One architectural journalist said architect Phil Freelon “chronicled the African American story,” through his designs. The late architect’s legacy of modern design celebrating and elevating the story of African Americans past, present, and future dots the nation’s landscape, leaving a legacy that includes the campus of Elizabeth City State University.
Freelon, 66, was the lead architect for the Smithsonian’s National Museum of African American History and Culture. He died earlier this week from ALS, also known as Lou Gehrig’s disease.
While Freelon’s passing is being mourned across the country, and his large work is being rightly praised, it is in small corners of the nation, like here at ECSU, where his legacy will live on as well. That legacy will live at ECSU through the designs of buildings such as the Gilchrist Complex constructed in 2011, or the Pharmacy Complex (soon to be redubbed the STEM Complex) erected in 2011.
Architecture journalist Kriston Capps, in an article about Freelon’s passing for City Lab, points out that the Durham-based designer often compared architecture to art. Freelon, writes Capps, “favored bold compositional strokes,” and his “modernist designs were muscular without being rigid.”
That description is apt and can be best understood when standing back, gazing upon ECSU’s two newest buildings, Gilchrist and Pharmacy. They are very modern designs employing strong lines that form a web around very modern and utilitarian interiors designed entirely with the student in mind. Each building was created to be on the technological edge of classroom design.

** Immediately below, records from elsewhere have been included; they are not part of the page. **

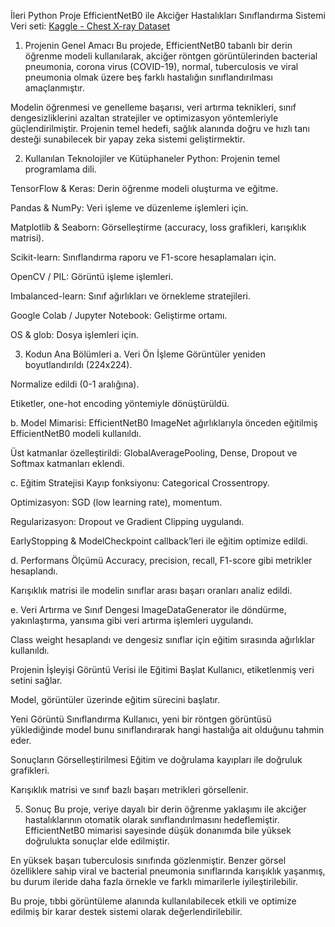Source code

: İleri Python Proje
EfficientNetB0 ile Akciğer Hastalıkları Sınıflandırma Sistemi
Veri seti: [Kaggle - Chest X-ray Dataset](https://www.kaggle.com/datasets/omkarmanohardalvi/lungs-disease-dataset-4-types/data)

1. Projenin Genel Amacı
Bu projede, EfficientNetB0 tabanlı bir derin öğrenme modeli kullanılarak, akciğer röntgen görüntülerinden bacterial pneumonia, corona virus (COVID-19), normal, tuberculosis ve viral pneumonia olmak üzere beş farklı hastalığın sınıflandırılması amaçlanmıştır.

Modelin öğrenmesi ve genelleme başarısı, veri artırma teknikleri, sınıf dengesizliklerini azaltan stratejiler ve optimizasyon yöntemleriyle güçlendirilmiştir. Projenin temel hedefi, sağlık alanında doğru ve hızlı tanı desteği sunabilecek bir yapay zeka sistemi geliştirmektir.

2. Kullanılan Teknolojiler ve Kütüphaneler
Python: Projenin temel programlama dili.

TensorFlow & Keras: Derin öğrenme modeli oluşturma ve eğitme.

Pandas & NumPy: Veri işleme ve düzenleme işlemleri için.

Matplotlib & Seaborn: Görselleştirme (accuracy, loss grafikleri, karışıklık matrisi).

Scikit-learn: Sınıflandırma raporu ve F1-score hesaplamaları için.

OpenCV / PIL: Görüntü işleme işlemleri.

Imbalanced-learn: Sınıf ağırlıkları ve örnekleme stratejileri.

Google Colab / Jupyter Notebook: Geliştirme ortamı.

OS & glob: Dosya işlemleri için.

3. Kodun Ana Bölümleri
a. Veri Ön İşleme
Görüntüler yeniden boyutlandırıldı (224x224).

Normalize edildi (0-1 aralığına).

Etiketler, one-hot encoding yöntemiyle dönüştürüldü.

b. Model Mimarisi: EfficientNetB0
ImageNet ağırlıklarıyla önceden eğitilmiş EfficientNetB0 modeli kullanıldı.

Üst katmanlar özelleştirildi: GlobalAveragePooling, Dense, Dropout ve Softmax katmanları eklendi.

c. Eğitim Stratejisi
Kayıp fonksiyonu: Categorical Crossentropy.

Optimizasyon: SGD (low learning rate), momentum.

Regularizasyon: Dropout ve Gradient Clipping uygulandı.

EarlyStopping & ModelCheckpoint callback’leri ile eğitim optimize edildi.

d. Performans Ölçümü
Accuracy, precision, recall, F1-score gibi metrikler hesaplandı.

Karışıklık matrisi ile modelin sınıflar arası başarı oranları analiz edildi.

e. Veri Artırma ve Sınıf Dengesi
ImageDataGenerator ile döndürme, yakınlaştırma, yansıma gibi veri artırma işlemleri uygulandı.

Class weight hesaplandı ve dengesiz sınıflar için eğitim sırasında ağırlıklar kullanıldı.

Projenin İşleyişi
Görüntü Verisi ile Eğitimi Başlat
Kullanıcı, etiketlenmiş veri setini sağlar.

Model, görüntüler üzerinde eğitim sürecini başlatır.

Yeni Görüntü Sınıflandırma
Kullanıcı, yeni bir röntgen görüntüsü yüklediğinde model bunu sınıflandırarak hangi hastalığa ait olduğunu tahmin eder.

Sonuçların Görselleştirilmesi
Eğitim ve doğrulama kayıpları ile doğruluk grafikleri.

Karışıklık matrisi ve sınıf bazlı başarı metrikleri görsellenir.

5. Sonuç
Bu proje, veriye dayalı bir derin öğrenme yaklaşımı ile akciğer hastalıklarının otomatik olarak sınıflandırılmasını hedeflemiştir. EfficientNetB0 mimarisi sayesinde düşük donanımda bile yüksek doğrulukta sonuçlar elde edilmiştir.

En yüksek başarı tuberculosis sınıfında gözlenmiştir. Benzer görsel özelliklere sahip viral ve bacterial pneumonia sınıflarında karışıklık yaşanmış, bu durum ileride daha fazla örnekle ve farklı mimarilerle iyileştirilebilir.

Bu proje, tıbbi görüntüleme alanında kullanılabilecek etkili ve optimize edilmiş bir karar destek sistemi olarak değerlendirilebilir.

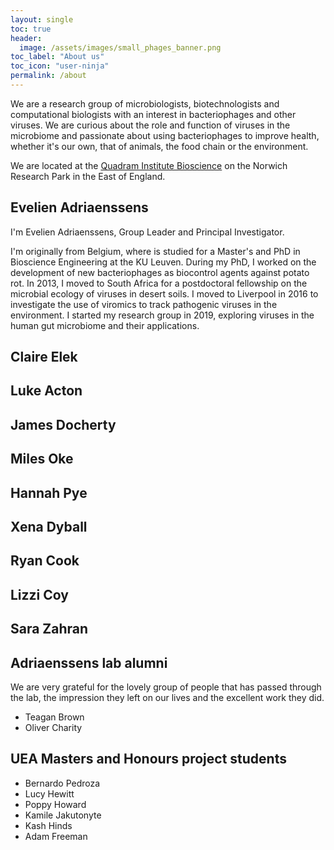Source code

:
 ```yaml
---
layout: single
toc: true
header: 
  image: /assets/images/small_phages_banner.png
toc_label: "About us"
toc_icon: "user-ninja"
permalink: /about
---
```


We are a research group of microbiologists, biotechnologists and computational biologists with an interest in bacteriophages and other viruses. We are curious about the role and function of viruses in the microbiome and passionate about using bacteriophages to improve health, whether it's our own, that of animals, the food chain or the environment.  
  
We are located at the [Quadram Institute Bioscience](www.quadram.ac.uk) on the Norwich Research Park in the East of England.    

## Evelien Adriaenssens
I'm Evelien Adriaenssens, Group Leader and Principal Investigator.  

I'm originally from Belgium, where is studied for a Master's and PhD in Bioscience Engineering at the KU Leuven. During my PhD, I worked on the development of new bacteriophages as biocontrol agents against potato rot. In 2013, I moved to South Africa for a postdoctoral fellowship on the microbial ecology of viruses in desert soils. I moved to Liverpool in 2016 to investigate the use of viromics to track pathogenic viruses in the environment. I started my research group in 2019, exploring viruses in the human gut microbiome and their applications. 
  

## Claire Elek

## Luke Acton

## James Docherty

## Miles Oke  
  
## Hannah Pye

## Xena Dyball

## Ryan Cook

## Lizzi Coy

## Sara Zahran
   
  
## Adriaenssens lab alumni
We are very grateful for the lovely group of people that has passed through the lab, the impression they left on our lives and the excellent work they did. 

- Teagan Brown
- Oliver Charity


## UEA Masters and Honours project students 
- Bernardo Pedroza
- Lucy Hewitt
- Poppy Howard
- Kamile Jakutonyte
- Kash Hinds
- Adam Freeman
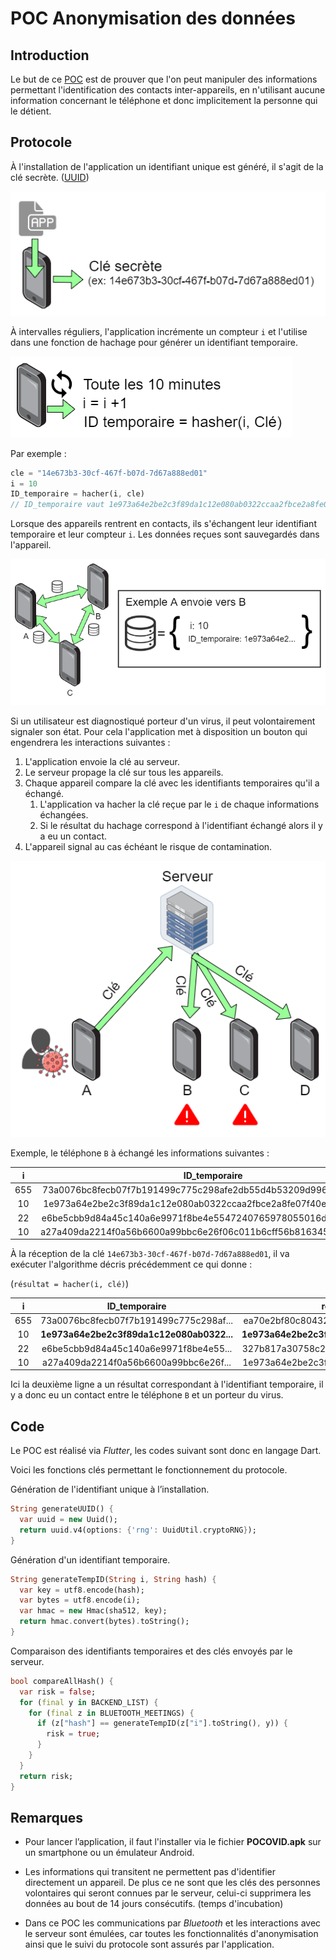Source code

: # POC Anonymisation des données

## Introduction

Le but de ce [POC](https://fr.wikipedia.org/wiki/Preuve_de_concept) est de prouver que l'on peut manipuler des informations permettant l'identification des contacts inter-appareils, en n'utilisant aucune information concernant le téléphone et donc implicitement la personne qui le détient.

## Protocole

À l'installation de l'application un identifiant unique est généré, il s'agit de la clé secrète. ([UUID](https://fr.wikipedia.org/wiki/Universal_Unique_Identifier))

![Installation](gitimage/Installation.png)

À intervalles réguliers, l'application incrémente un compteur `i` et l'utilise dans une fonction de hachage pour générer un identifiant temporaire.

![Intervalles](gitimage/Intervalles.png)

Par exemple :
```dart
cle = "14e673b3-30cf-467f-b07d-7d67a888ed01"
i = 10
ID_temporaire = hacher(i, cle)
// ID_temporaire vaut 1e973a64e2be2c3f89da1c12e080ab0322ccaa2fbce2a8fe07f40ed4de45868b7711af66cdeecefce81cd7751a6373757ae6258802a39dac3ddadd7ae6f0ba34
```

Lorsque des appareils rentrent en contacts, ils s'échangent leur identifiant temporaire et leur compteur `i`. Les données reçues sont sauvegardés dans l'appareil.

![Echanges](gitimage/Echanges.png)

Si un utilisateur est diagnostiqué porteur d'un virus, il peut volontairement signaler son état. Pour cela l'application met à disposition un bouton qui engendrera les interactions suivantes :
1. L'application envoie la clé au serveur.
2. Le serveur propage la clé sur tous les appareils.
3. Chaque appareil compare la clé avec les identifiants temporaires qu'il a échangé.
	1. L'application va hacher la clé reçue par le `i` de chaque informations échangées.
	2. Si le résultat du hachage correspond à l'identifiant échangé alors il y a eu un contact.
4. L'appareil signal au cas échéant le risque de contamination.

![Signal](gitimage/Signal.png)

Exemple, le téléphone `B` à échangé les informations suivantes :

|  i   |                        ID_temporaire                         |
| :--: | :----------------------------------------------------------: |
| 655  | 73a0076bc8fecb07f7b191499c775c298afe2db55d4b53209d996a8e9d8177... |
|  10  | 1e973a64e2be2c3f89da1c12e080ab0322ccaa2fbce2a8fe07f40ed4de45868... |
|  22  | e6be5cbb9d84a45c140a6e9971f8be4e5547240765978055016df00f109e2d... |
|  10  | a27a409da2214f0a56b6600a99bbc6e26f06c011b6cff56b81634558d200a35... |

À la réception de la clé `14e673b3-30cf-467f-b07d-7d67a888ed01`, il va exécuter l'algorithme décris précédemment ce qui donne : 

(`résultat = hacher(i, clé)`)

|  i   |               ID_temporaire               |                 résultat                  |
| :--: | :---------------------------------------: | :---------------------------------------: |
| 655  |  73a0076bc8fecb07f7b191499c775c298af...   |   ea70e2bf80c804320c5d34dba1f2a85360...   |
|  10  | **1e973a64e2be2c3f89da1c12e080ab0322...** | **1e973a64e2be2c3f89da1c12e080ab0322...** |
|  22  |   e6be5cbb9d84a45c140a6e9971f8be4e55...   |   327b817a30758c2be5a91f4dbac0b6134e...   |
|  10  |   a27a409da2214f0a56b6600a99bbc6e26f...   |   1e973a64e2be2c3f89da1c12e080ab0322...   |

Ici la deuxième ligne a un résultat correspondant à l'identifiant temporaire, il y a donc eu un contact entre le téléphone `B` et un porteur du virus.

## Code

Le POC est réalisé via *Flutter*, les codes suivant sont donc en langage Dart.

Voici les fonctions clés permettant le fonctionnement du protocole.

Génération de l'identifiant unique à l’installation.
```dart
String generateUUID() {
  var uuid = new Uuid();
  return uuid.v4(options: {'rng': UuidUtil.cryptoRNG});
}
```
Génération d'un identifiant temporaire.
```dart
String generateTempID(String i, String hash) {
  var key = utf8.encode(hash);
  var bytes = utf8.encode(i);
  var hmac = new Hmac(sha512, key);
  return hmac.convert(bytes).toString();
}
```
Comparaison des identifiants temporaires et des clés envoyés par le serveur.
```dart
bool compareAllHash() {
  var risk = false;
  for (final y in BACKEND_LIST) {
    for (final z in BLUETOOTH_MEETINGS) {
      if (z["hash"] == generateTempID(z["i"].toString(), y)) {
        risk = true;
      }
    }
  }
  return risk;
}
```

## Remarques

- Pour lancer l’application, il faut l'installer via le fichier **POCOVID.apk** sur un smartphone ou un émulateur Android. 

- Les informations qui transitent ne permettent pas d'identifier directement un appareil. De plus ce ne sont que les clés des personnes volontaires qui seront connues par le serveur, celui-ci supprimera les données au bout de 14 jours consécutifs. (temps d'incubation)

- Dans ce POC les communications par *Bluetooth* et les interactions avec le serveur sont émulées, car toutes les fonctionnalités d'anonymisation ainsi que le suivi du protocole sont assurés par l'application.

While ECSU is fortunate to celebrate Freelon’s legacy, so are many locations across the country. His signature style, his eye for strong design, can be seen at culturally significant sites from coast to coast.
Freelon’s work can be seen as nearby as Charlotte, North Carolina at the African-American Arts and Culture building, or as far-flung as San Francisco’s Museum of the African Diaspora. Buildings such as these are, as Capps put it in his story, designs “dedicated to the black experience across the country.”
Phil Freelon grew up in Philadelphia and studied architecture at North Carolina State University. He would go on to found The Freelon Group in Durham, his home base throughout his career.
Freelon’s work would include community buildings such as libraries, and other public buildings, as well as work on university campuses. Campus designs other than ECSU include North Carolina A&T, and North Carolina Central University.
In 2011, Pres. Barak Obama appointed Freelon to the U.S. Commission on Fine Arts. He was named Architect of the Year in 2017 by the business magazine Fast Company.